Sunday, 23 August 2009

  • 關愛小故事 一

     

     

    二零零九年八月二十二日          星期六 晴

     

                       這幾天一直都在思考關愛的問題.真好!這可是個叫人思想澎湃的課題呢.說起關愛,除了我們一向所理解的主動將關愛施予別人的一類以外,更應包括被受尊重與愛護.要懂得關愛別人,應先感受過愛,或知覺自己正被關愛,然後能將這種偉大的力量轉而施予別人,讓愛充滿人間.

                       

                       我相信,關愛是人天性的一部份(當然這是源於我對性善論的深信與認同,若有人一開始就認為性本惡,我可無話可說了.)因為我們在媽媽肚裡時就已經被愛,當來到這世界的時候,就被關懷和愛護,而可以說,人懂得關愛是源於家.縱使家庭關係有多惡劣,關愛仍然存在,我們能否感受的到,可在乎我們的想法了.

     

                       想起來,天下那有一位父母不曾跟子女起過爭執,輕即微言;重則冷戰.但天下又那有一種父母跟子女的爭執不是出於父母對子女的關愛?讓我分享一個生活關愛小故事.

     

                       我跟妹妹同睡一間房,房門後書桌旁有一個由洗衣粉筒改造的廢紙箱,我跟妹妹都喜歡將用過的化妝棉掉進去,但在第二朝早上我們總發現這個廢紙箱已變得一乾二淨了.我們從來沒有證明是誰清理好廢紙箱,但我們清楚知道弟弟和爸爸不常踏女生天地

                       

                       一場執過後第二天的早上廢箱依是清理好的

     

                       想起這不也是個被受關愛的例子嗎

     

     

Tuesday, 18 August 2009

  • 二零零九年八月十九日        星期三   

     

    那個申請失敗了,令我思考了很多不同的問題,是我準備不足?是時機尚未成熟?還是礙於空間真的有很?看來都不是一件易事。
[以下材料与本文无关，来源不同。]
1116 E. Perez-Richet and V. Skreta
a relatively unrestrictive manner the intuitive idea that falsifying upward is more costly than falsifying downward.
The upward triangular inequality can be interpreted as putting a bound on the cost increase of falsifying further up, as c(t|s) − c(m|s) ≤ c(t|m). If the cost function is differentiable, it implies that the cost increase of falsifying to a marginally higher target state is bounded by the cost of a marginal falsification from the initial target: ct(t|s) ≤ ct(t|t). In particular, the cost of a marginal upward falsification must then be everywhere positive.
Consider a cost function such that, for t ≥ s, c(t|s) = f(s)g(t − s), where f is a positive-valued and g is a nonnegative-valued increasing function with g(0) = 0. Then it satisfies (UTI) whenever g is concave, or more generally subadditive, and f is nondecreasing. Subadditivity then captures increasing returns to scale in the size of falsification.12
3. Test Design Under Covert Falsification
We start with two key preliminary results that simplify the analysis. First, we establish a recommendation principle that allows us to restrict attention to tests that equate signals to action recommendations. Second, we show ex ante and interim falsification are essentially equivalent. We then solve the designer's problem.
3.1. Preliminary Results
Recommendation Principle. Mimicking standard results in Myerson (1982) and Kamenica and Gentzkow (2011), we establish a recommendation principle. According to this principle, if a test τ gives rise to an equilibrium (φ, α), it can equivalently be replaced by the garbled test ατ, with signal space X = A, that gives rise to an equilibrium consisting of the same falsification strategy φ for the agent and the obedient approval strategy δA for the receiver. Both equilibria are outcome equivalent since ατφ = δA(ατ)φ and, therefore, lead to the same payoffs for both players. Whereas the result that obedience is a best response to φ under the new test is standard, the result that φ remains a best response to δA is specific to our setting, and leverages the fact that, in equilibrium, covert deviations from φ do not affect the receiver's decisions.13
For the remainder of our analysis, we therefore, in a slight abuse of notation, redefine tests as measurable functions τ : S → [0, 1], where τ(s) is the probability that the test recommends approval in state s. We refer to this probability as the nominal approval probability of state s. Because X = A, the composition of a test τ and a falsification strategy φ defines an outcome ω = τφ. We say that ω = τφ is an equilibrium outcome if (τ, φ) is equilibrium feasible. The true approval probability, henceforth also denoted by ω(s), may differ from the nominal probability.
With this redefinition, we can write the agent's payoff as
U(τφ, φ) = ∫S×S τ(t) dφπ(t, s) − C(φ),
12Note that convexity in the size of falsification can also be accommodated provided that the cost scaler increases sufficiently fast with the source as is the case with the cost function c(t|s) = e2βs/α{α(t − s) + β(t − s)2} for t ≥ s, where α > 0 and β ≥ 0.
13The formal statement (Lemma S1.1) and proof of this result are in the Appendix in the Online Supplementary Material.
縱使失敗了,我仍會努力,一邊參考相關書籍,聆聽不同先輩的經驗,一邊找尋其他開課的單位,盼能有緣學習更深奧的知識,因為我深知這門學問還是需要前人指點的,我並無如此能耐可自學而明白。

    在找尋開課單位的過程中,我更發現香港尚有少許同類機構開辦相關課程,但彷彿都出現規模小的現象。大概真的因為這不是一門容易的學問吧!而這些開課單位的開課地點,都稍為叫人不便。

    可喜的是在找尋這些資料的同時,也讓我有更多機會閱讀這門學問的皮毛,令我更期待更進一步認識這些東西。

    尚可吧!一切就隨緣了!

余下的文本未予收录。